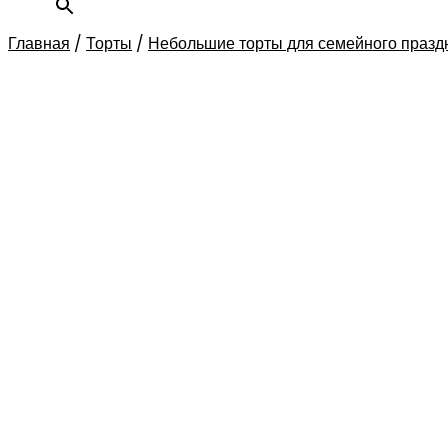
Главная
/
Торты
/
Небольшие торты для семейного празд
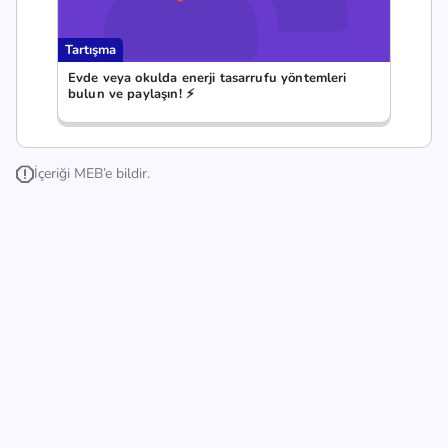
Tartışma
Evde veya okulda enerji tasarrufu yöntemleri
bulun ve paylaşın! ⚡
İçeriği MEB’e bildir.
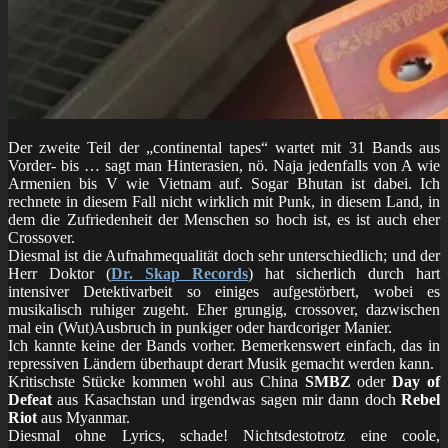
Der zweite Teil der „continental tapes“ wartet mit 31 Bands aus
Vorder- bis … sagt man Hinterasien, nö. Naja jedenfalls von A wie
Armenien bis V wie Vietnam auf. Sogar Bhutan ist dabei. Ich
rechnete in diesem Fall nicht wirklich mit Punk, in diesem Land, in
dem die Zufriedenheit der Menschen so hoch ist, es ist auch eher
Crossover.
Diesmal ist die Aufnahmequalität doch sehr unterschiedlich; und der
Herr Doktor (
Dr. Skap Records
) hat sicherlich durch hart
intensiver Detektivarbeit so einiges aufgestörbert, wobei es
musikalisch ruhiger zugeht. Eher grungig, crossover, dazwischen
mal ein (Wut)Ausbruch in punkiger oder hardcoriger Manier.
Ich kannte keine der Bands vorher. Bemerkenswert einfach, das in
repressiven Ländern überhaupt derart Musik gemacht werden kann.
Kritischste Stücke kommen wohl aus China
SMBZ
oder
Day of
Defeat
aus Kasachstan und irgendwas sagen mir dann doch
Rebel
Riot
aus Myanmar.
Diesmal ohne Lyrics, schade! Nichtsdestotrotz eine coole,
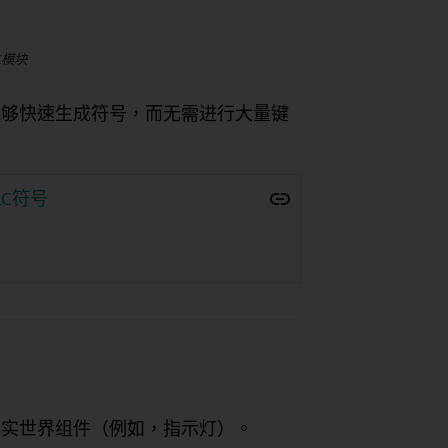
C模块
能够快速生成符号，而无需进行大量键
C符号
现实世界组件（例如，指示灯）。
========
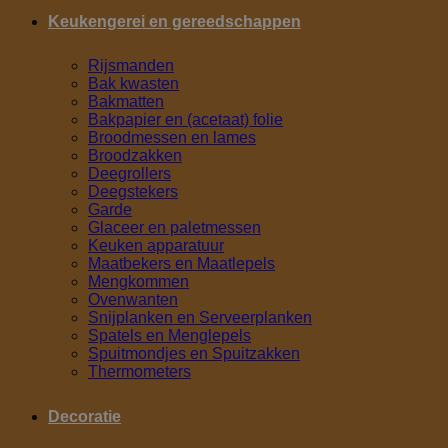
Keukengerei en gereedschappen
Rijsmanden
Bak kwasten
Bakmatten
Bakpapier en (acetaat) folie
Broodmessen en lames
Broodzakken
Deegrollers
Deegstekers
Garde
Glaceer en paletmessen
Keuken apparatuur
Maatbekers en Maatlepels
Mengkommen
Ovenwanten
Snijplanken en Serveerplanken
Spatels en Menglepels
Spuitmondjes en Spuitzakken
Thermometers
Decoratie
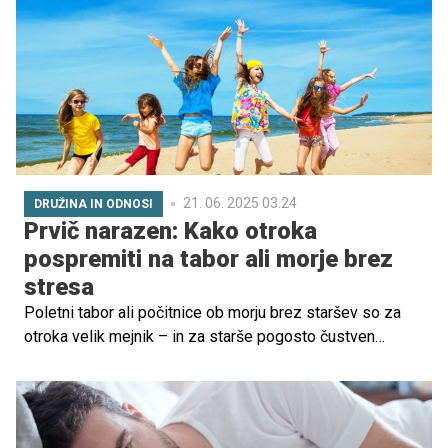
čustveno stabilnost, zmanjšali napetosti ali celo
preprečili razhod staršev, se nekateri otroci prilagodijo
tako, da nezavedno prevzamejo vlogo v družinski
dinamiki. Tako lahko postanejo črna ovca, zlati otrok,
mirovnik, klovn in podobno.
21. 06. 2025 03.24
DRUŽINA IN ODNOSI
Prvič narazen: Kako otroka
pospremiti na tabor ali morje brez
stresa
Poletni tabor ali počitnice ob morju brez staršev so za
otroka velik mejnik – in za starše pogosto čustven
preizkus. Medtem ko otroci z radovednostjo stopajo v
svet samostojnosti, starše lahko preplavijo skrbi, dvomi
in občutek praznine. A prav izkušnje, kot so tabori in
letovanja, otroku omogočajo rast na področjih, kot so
========
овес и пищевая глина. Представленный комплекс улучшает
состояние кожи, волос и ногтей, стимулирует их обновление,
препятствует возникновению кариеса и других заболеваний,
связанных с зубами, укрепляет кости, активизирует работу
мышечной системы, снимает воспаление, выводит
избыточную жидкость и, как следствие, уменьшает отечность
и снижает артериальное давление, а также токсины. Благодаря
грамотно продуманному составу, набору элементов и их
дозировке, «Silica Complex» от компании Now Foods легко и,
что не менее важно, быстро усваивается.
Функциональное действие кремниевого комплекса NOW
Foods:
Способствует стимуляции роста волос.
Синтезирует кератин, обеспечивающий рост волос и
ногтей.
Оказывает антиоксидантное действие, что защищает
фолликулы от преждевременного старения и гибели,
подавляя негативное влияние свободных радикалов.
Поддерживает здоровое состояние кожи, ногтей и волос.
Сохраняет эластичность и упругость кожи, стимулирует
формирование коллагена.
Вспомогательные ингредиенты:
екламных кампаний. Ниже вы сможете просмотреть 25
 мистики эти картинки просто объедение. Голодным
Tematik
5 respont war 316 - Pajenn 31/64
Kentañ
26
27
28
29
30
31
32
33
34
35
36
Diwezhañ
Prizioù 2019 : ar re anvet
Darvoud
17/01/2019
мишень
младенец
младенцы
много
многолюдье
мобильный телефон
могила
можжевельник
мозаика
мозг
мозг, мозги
========
# AIM OF THE TASK
Rewrite the lines of the items that start with the line containing "овес и пищевая" and continue through the line containing "мышечной системы, снимает воспаление, выводит", swapping "кости" for "суставы" and changing nothing else. Give only those lines.

# OUTPUT FOR THIS TASK
овес и пищевая глина. Представленный комплекс улучшает
состояние кожи, волос и ногтей, стимулирует их обновление,
препятствует возникновению кариеса и других заболеваний,
связанных с зубами, укрепляет суставы, активизирует работу
мышечной системы, снимает воспаление, выводит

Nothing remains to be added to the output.